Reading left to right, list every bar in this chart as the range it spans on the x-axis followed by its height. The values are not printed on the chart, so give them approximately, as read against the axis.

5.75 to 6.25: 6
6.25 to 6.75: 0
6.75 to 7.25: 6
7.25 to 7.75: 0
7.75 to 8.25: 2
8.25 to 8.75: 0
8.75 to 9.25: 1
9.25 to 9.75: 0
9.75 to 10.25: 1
+++
**WORK TASK**:
Reproduce the data above verbatim, line for line.

**REPLY**:
Reading left to right, list every bar in this chart as the range it spans on the x-axis followed by its height. The values are not printed on the chart, so give them approximately, as read against the axis.

5.75 to 6.25: 6
6.25 to 6.75: 0
6.75 to 7.25: 6
7.25 to 7.75: 0
7.75 to 8.25: 2
8.25 to 8.75: 0
8.75 to 9.25: 1
9.25 to 9.75: 0
9.75 to 10.25: 1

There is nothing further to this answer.